**PROBLEM REQUIREMENTS**
Go through the data below and work out how many lines contain "furnace"; the answer is the number alone.

**INFORMATION PROVIDED**
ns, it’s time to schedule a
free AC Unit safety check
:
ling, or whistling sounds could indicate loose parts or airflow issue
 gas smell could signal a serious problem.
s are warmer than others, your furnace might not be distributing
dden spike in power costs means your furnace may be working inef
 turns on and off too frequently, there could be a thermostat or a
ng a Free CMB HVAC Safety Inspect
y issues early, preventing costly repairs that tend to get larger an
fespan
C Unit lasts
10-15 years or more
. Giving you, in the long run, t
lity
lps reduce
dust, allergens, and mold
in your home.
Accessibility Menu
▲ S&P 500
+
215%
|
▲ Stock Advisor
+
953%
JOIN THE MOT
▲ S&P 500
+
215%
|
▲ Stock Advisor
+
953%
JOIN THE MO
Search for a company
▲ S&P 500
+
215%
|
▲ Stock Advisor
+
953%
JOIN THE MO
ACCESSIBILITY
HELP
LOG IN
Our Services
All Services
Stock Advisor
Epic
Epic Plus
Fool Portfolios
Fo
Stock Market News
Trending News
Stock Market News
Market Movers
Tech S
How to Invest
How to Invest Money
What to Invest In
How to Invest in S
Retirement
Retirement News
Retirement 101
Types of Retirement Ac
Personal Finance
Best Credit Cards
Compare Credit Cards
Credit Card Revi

---

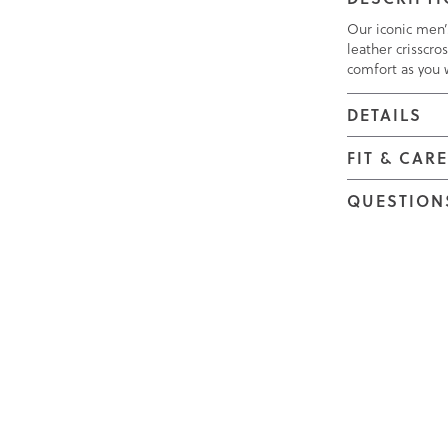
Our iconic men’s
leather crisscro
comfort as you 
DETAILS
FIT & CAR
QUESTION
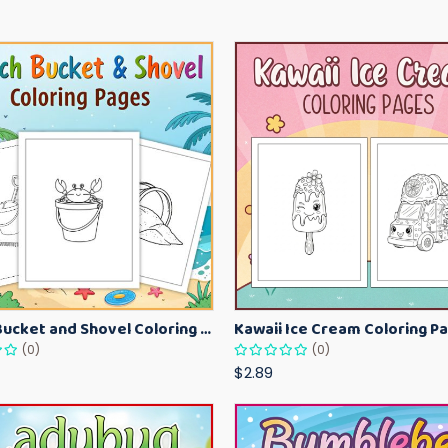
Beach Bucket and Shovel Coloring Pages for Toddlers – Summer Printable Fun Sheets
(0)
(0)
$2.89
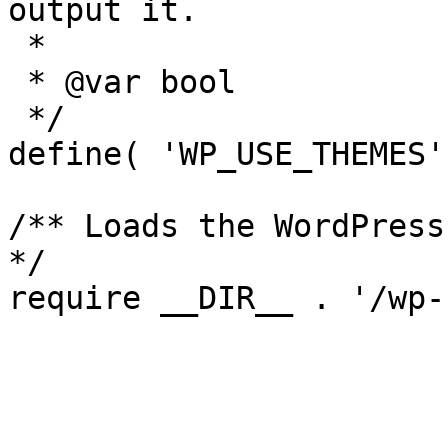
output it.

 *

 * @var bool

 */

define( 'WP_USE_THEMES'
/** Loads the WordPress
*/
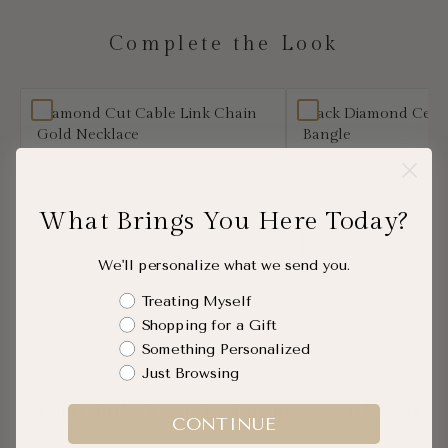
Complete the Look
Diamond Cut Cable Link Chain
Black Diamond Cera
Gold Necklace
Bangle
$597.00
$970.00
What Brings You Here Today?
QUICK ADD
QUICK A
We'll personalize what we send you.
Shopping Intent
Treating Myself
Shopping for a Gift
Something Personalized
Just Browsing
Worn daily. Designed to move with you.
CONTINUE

**FINISHED EXERCISE**
2